Data seem to have a preeminent claim on truth. Policy makers boast about data-driven decision making, and vow to “follow the science.” But we’ve spent a year elbow-deep in data. Trust us: Data are really nothing special.

Meyer and Madrigal offer my new favorite definition of data:

Data are just a bunch of qualitative conclusions arranged in a countable way.

And add to that this important note:

Data-driven thinking isn’t necessarily more accurate than other forms of reasoning, and if you do not understand how data are made, their seams and scars, they might even be more likely to mislead you.

Meyer and Madrigal lay out some pandemic examples of when the data contradicted what scientists "knew" through other reasoning, based on their own expertise. In those times of contradiction, it was the data that were wrong. Teachers, of course, are regularly told in so many ways that their own assessments of students mean nothing when set beside the test-based data reports. 

Would you like a nice analogy to wrap all this up?

Data are alluring. Looking at a chart or a spreadsheet, you might feel omniscient, like a sorcerer peering into a crystal ball. But the truth is that you’re much closer to a sanitation worker watching city sewers empty into a wastewater-treatment plant.

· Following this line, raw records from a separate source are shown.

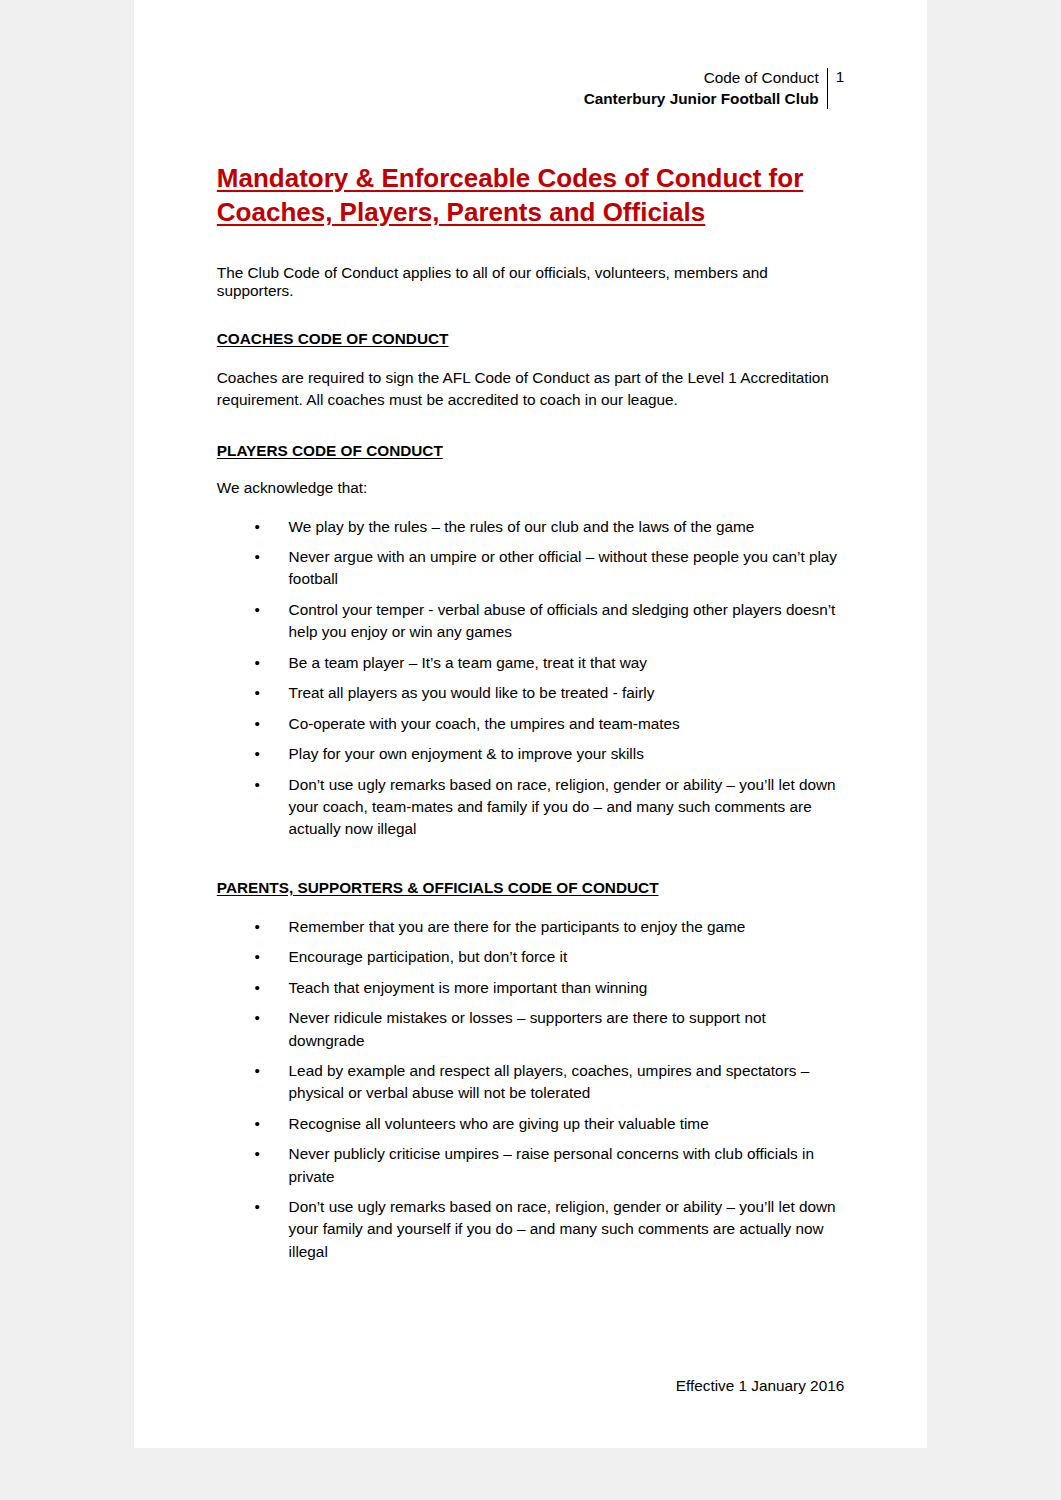Code of Conduct
Canterbury Junior Football Club
1
Mandatory & Enforceable Codes of Conduct for Coaches, Players, Parents and Officials
The Club Code of Conduct applies to all of our officials, volunteers, members and supporters.
COACHES CODE OF CONDUCT
Coaches are required to sign the AFL Code of Conduct as part of the Level 1 Accreditation requirement. All coaches must be accredited to coach in our league.
PLAYERS CODE OF CONDUCT
We acknowledge that:
We play by the rules – the rules of our club and the laws of the game
Never argue with an umpire or other official – without these people you can’t play football
Control your temper - verbal abuse of officials and sledging other players doesn’t help you enjoy or win any games
Be a team player – It’s a team game, treat it that way
Treat all players as you would like to be treated - fairly
Co-operate with your coach, the umpires and team-mates
Play for your own enjoyment & to improve your skills
Don’t use ugly remarks based on race, religion, gender or ability – you’ll let down your coach, team-mates and family if you do – and many such comments are actually now illegal
PARENTS, SUPPORTERS & OFFICIALS CODE OF CONDUCT
Remember that you are there for the participants to enjoy the game
Encourage participation, but don’t force it
Teach that enjoyment is more important than winning
Never ridicule mistakes or losses – supporters are there to support not downgrade
Lead by example and respect all players, coaches, umpires and spectators – physical or verbal abuse will not be tolerated
Recognise all volunteers who are giving up their valuable time
Never publicly criticise umpires – raise personal concerns with club officials in private
Don’t use ugly remarks based on race, religion, gender or ability – you’ll let down your family and yourself if you do – and many such comments are actually now illegal
Effective 1 January 2016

Sure, you might learn over time which sewers are particularly smelly and which ones reach the plant before the others—but you shouldn’t delude yourself about what’s in the water.
 
Education has been overrun by the Cult of Data, and it's not unusual to feel intimidated by it. But I'll reiterate that I pulled these ideas about data from an article nominally about systemic failures in the federal response to a massive pandemic. Data is not magic, and educators should not bow at the data altar.